J Affect Disord. 2011 Jul;132(1-2):297-300. doi: 10.1016/j.jad.2011.02.024. Epub 2011 Mar 12.
In animals, a higher density of 5-HT1A receptors has been associated with increased behavioral despair after stress. In humans, the G variant of the C(-1019)G 5-HT1A receptor promoter gene polymorphism (rs6295) has been associated with higher expression of 5-HT1A receptors, increased depression, and lower stress preceding completed suicide.
We studied the association of rs6295 with the amount of stress in early life and preceding hospitalization for a major depressive episode in course of bipolar disorder.
In 74 consecutively admitted inpatients, early life and recent stressors were rated on the Social Readjustment Rating Scale and on the Risky Family Questionnaire.
Homozygote carriers of the rs6295 G variant reported less stressful events before current hospitalization for bipolar depression, but not in early life. The G variant was also associated with a higher overall medication load in naturalistic settings before hospitalization.
This is the first study that associated 5-HT1A receptor promoter gene variants with stressors preceding the need of hospitalization for bipolar depression. Our findings support the hypothesis that genetic factors affecting serotonergic neurotransmission might contribute to shape the individual resilience to the depressogenic effects of stress in clinical settings.
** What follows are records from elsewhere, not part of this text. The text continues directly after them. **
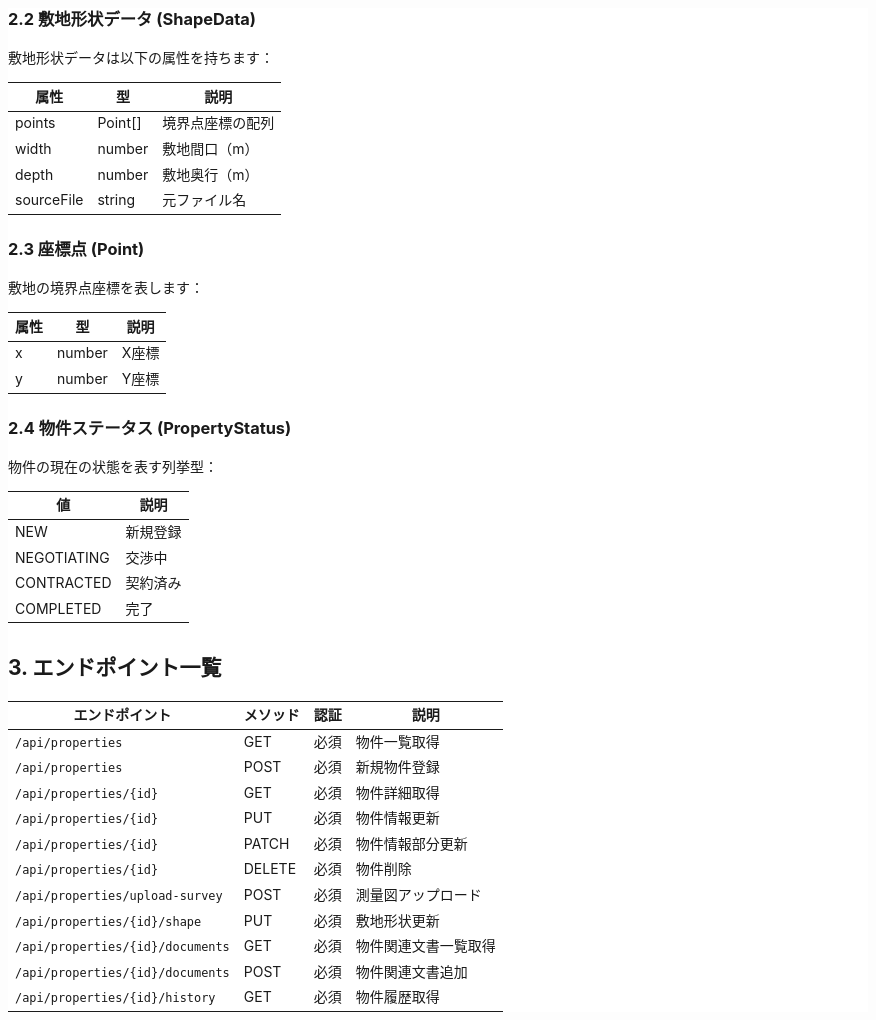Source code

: ### 2.2 敷地形状データ (ShapeData)

敷地形状データは以下の属性を持ちます：

| 属性 | 型 | 説明 |
|-----|-----|------|
| points | Point[] | 境界点座標の配列 |
| width | number | 敷地間口（m） |
| depth | number | 敷地奥行（m） |
| sourceFile | string | 元ファイル名 |

### 2.3 座標点 (Point)

敷地の境界点座標を表します：

| 属性 | 型 | 説明 |
|-----|-----|------|
| x | number | X座標 |
| y | number | Y座標 |

### 2.4 物件ステータス (PropertyStatus)

物件の現在の状態を表す列挙型：

| 値 | 説明 |
|---|------|
| NEW | 新規登録 |
| NEGOTIATING | 交渉中 |
| CONTRACTED | 契約済み |
| COMPLETED | 完了 |

## 3. エンドポイント一覧

| エンドポイント | メソッド | 認証 | 説明 |
|--------------|--------|------|------|
| `/api/properties` | GET | 必須 | 物件一覧取得 |
| `/api/properties` | POST | 必須 | 新規物件登録 |
| `/api/properties/{id}` | GET | 必須 | 物件詳細取得 |
| `/api/properties/{id}` | PUT | 必須 | 物件情報更新 |
| `/api/properties/{id}` | PATCH | 必須 | 物件情報部分更新 |
| `/api/properties/{id}` | DELETE | 必須 | 物件削除 |
| `/api/properties/upload-survey` | POST | 必須 | 測量図アップロード |
| `/api/properties/{id}/shape` | PUT | 必須 | 敷地形状更新 |
| `/api/properties/{id}/documents` | GET | 必須 | 物件関連文書一覧取得 |
| `/api/properties/{id}/documents` | POST | 必須 | 物件関連文書追加 |
| `/api/properties/{id}/history` | GET | 必須 | 物件履歴取得 |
在动物中,5-HT1A 受体的密度较高与应激后行为绝望增加有关。在人类中,5-HT1A 受体启动子基因 C(-1019)G 多态性(rs6295)的 G 变体与 5-HT1A 受体表达增加、抑郁加重和自杀前压力降低有关。
我们研究了 rs6295 与双相障碍发病过程中重度抑郁症住院前的早期生活和近期压力的关系。
在 74 名连续入院的患者中,使用社会再适应评定量表和危险家庭问卷对早期生活和近期压力源进行评分。
rs6295 G 变体纯合子携带者在当前住院治疗双相抑郁症之前报告的压力事件较少,但在早期生活中则不然。G 变体还与住院前自然环境中整体药物负荷增加有关。
这是第一项将 5-HT1A 受体启动子基因变异与双相抑郁症住院前的压力源相关联的研究。我们的研究结果支持这样一种假设,即影响 5-羟色胺能神经传递的遗传因素可能有助于在临床环境中塑造个体对压力致抑郁作用的弹性。